*Source document*.
- Opening Delimiter -

Summary

In-place activation, also called visual editing, is a user interface extension of the embedding feature of OLE Documents. It provides a more document-centric computing model through a set of interfaces and protocols that a container and an embedded object use to merge their various user interface elements and display those elements in the container's frame and document windows directly. In this way, the user never leaves the document to work with content objects. Microsoft's usability tests have shown that end users work very well with this model.

Unlike a basic embedded object, which is activated in a separate window, an in-place–capable object literally creates a window inside a container's document. The object can provide adornments such as row and column headings that surround its editing space. But a window is not sufficient to provide all the facilities necessary for a user to work with the object, so the container and object work together to merge other user interface elements. This involves the creation of a shared menu on which items from both the container and the object are available, a negotiation process through which the object is granted space in the container to create toolbars and other frame window and document window adornments, a protocol for handling both the container and the object's accelerators, and a variety of other small concerns such as handling Undo operations, context-sensitive help, window resizing, window activation, status lines, and modeless pop-up windows.

To do all of this, a container implements the interface IOleInPlaceSite on its site object alongside IOleClientSite and IAdviseSink. The presence of IOleInPlaceSite marks the container as in-place capable. The container also creates objects that represent its frame and document (if applicable) windows, implementing the interfaces IOleInPlaceFrame and IOleInPlaceUIWindow. The object, on the other hand, implements IOleInPlaceObject to indicate its in-place support, and when activated in place, it provides an implementation of IOleInPlaceUIActiveObject. In-place activation is accomplished primarily by the communication between container and object through all these interfaces—OLE itself provides only message filtering and additional helper functions. This is one example in which rich integration is achieved directly between a client and a component with minimal overhead from the system.

In-place activation introduces two additional object states: in-place active and UI active. A UI-active object has full control over the user interface elements shared with the container, whereas an object that is only in-place active has a window in the container's document but nothing else. Many OLE controls fall into this latter category, and although only one object can be UI active at any given time, there can be any number of in-place–active objects. In addition, objects can mark themselves to become in-place active whenever they are visible or to indicate that they support a single-click activation model referred to as inside-out.

This chapter demonstrates the container side of in-place activation by adding support for this feature to the Patron sample. Patron works in conjunction with in-place–capable versions of Cosmo and Polyline, provided in Chapter 23.

- Closing Delimiter -

*Explore the material*.
A) Answer these questions from the text on in-place activation:
(i) What other name does it give for in-place activation?
(ii) Which interface marks a container as in-place capable?
(iii) What is the single-click activation model called?
B) Set down the part of the in-place activation text that begins with the words "To do all of" and ends with "from the system.".
C) List every interface named in the text on in-place activation.
Rely only on the text about in-place activation.

[Stored items]
- Opening Delimiter -

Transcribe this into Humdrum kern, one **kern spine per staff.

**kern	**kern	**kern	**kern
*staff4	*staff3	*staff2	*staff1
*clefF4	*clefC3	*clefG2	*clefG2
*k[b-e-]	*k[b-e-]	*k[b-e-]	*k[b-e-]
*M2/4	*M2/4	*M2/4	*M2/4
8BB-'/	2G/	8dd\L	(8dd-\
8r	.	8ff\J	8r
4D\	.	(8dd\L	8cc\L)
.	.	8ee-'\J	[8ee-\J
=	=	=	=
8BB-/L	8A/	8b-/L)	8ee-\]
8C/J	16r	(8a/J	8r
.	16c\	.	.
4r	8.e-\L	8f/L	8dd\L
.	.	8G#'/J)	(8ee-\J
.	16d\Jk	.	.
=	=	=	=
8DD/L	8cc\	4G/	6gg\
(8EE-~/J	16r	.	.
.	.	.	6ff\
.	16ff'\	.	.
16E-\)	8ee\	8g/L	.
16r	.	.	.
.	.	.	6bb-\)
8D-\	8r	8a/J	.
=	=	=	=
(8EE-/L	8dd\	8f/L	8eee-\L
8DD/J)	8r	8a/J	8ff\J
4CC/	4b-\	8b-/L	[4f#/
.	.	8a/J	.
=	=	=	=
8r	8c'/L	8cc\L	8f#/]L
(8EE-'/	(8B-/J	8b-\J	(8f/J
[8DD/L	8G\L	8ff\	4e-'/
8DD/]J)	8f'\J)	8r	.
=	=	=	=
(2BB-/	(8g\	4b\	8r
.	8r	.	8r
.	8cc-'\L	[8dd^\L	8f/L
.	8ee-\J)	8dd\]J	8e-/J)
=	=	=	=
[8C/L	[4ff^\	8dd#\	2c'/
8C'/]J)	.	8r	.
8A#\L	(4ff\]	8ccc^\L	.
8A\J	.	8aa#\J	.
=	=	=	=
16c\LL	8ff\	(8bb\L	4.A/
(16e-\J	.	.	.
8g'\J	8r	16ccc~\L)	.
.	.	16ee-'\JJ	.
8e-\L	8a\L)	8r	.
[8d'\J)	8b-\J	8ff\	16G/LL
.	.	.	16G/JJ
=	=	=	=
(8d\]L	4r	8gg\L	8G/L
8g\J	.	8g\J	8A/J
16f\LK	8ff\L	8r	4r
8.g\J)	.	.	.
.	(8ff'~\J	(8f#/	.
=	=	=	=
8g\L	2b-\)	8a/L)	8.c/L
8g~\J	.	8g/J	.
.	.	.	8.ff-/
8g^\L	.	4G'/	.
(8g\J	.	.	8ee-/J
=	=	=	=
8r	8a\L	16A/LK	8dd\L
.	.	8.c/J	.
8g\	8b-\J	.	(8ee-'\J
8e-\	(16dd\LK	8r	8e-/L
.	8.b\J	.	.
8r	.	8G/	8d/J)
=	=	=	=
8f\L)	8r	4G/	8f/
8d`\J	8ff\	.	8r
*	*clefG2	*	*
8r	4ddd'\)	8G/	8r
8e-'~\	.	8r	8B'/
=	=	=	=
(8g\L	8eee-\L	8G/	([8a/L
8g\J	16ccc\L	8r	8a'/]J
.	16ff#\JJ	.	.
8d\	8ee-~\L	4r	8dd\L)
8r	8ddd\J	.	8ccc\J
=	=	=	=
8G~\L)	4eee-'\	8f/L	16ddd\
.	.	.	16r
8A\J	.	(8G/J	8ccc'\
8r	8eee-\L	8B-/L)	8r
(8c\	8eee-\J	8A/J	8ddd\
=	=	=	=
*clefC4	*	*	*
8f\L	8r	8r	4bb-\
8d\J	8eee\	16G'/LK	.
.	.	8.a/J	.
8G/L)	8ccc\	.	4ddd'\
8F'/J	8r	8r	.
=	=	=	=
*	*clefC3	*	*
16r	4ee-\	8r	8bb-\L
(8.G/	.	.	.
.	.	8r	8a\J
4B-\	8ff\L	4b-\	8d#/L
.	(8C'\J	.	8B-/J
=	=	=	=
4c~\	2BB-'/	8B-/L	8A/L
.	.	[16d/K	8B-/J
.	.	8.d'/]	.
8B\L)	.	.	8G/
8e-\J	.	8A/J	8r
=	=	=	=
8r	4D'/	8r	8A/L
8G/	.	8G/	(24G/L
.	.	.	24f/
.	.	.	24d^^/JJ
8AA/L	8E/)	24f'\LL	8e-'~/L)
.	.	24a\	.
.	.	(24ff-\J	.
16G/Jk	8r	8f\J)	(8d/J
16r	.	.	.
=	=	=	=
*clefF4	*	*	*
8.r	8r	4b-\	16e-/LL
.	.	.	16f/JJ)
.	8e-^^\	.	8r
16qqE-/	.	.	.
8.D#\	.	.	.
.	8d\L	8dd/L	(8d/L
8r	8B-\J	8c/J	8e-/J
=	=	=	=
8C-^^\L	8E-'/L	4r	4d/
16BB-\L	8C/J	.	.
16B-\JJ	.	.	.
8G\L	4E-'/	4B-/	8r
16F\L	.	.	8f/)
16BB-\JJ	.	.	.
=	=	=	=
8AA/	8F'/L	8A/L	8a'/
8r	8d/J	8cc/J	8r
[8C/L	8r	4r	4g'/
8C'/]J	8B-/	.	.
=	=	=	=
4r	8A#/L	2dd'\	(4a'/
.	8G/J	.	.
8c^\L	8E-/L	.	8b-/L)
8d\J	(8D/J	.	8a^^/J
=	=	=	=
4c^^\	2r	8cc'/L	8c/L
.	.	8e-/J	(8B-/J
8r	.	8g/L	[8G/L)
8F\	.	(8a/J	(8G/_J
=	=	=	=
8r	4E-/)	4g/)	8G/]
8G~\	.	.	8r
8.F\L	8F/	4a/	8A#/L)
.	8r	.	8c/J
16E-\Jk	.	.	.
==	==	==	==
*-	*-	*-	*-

- Closing Delimiter -

*Answers per task*.
A)
(i) Visual editing
(ii) IOleInPlaceSite
(iii) Inside-out

B)
To do all of this, a container implements the interface IOleInPlaceSite on its site object alongside IOleClientSite and IAdviseSink. The presence of IOleInPlaceSite marks the container as in-place capable. The container also creates objects that represent its frame and document (if applicable) windows, implementing the interfaces IOleInPlaceFrame and IOleInPlaceUIWindow. The object, on the other hand, implements IOleInPlaceObject to indicate its in-place support, and when activated in place, it provides an implementation of IOleInPlaceUIActiveObject. In-place activation is accomplished primarily by the communication between container and object through all these interfaces—OLE itself provides only message filtering and additional helper functions. This is one example in which rich integration is achieved directly between a client and a component with minimal overhead from the system.

C)
IOleInPlaceSite
IOleClientSite
IAdviseSink
IOleInPlaceFrame
IOleInPlaceUIWindow
IOleInPlaceObject
IOleInPlaceUIActiveObject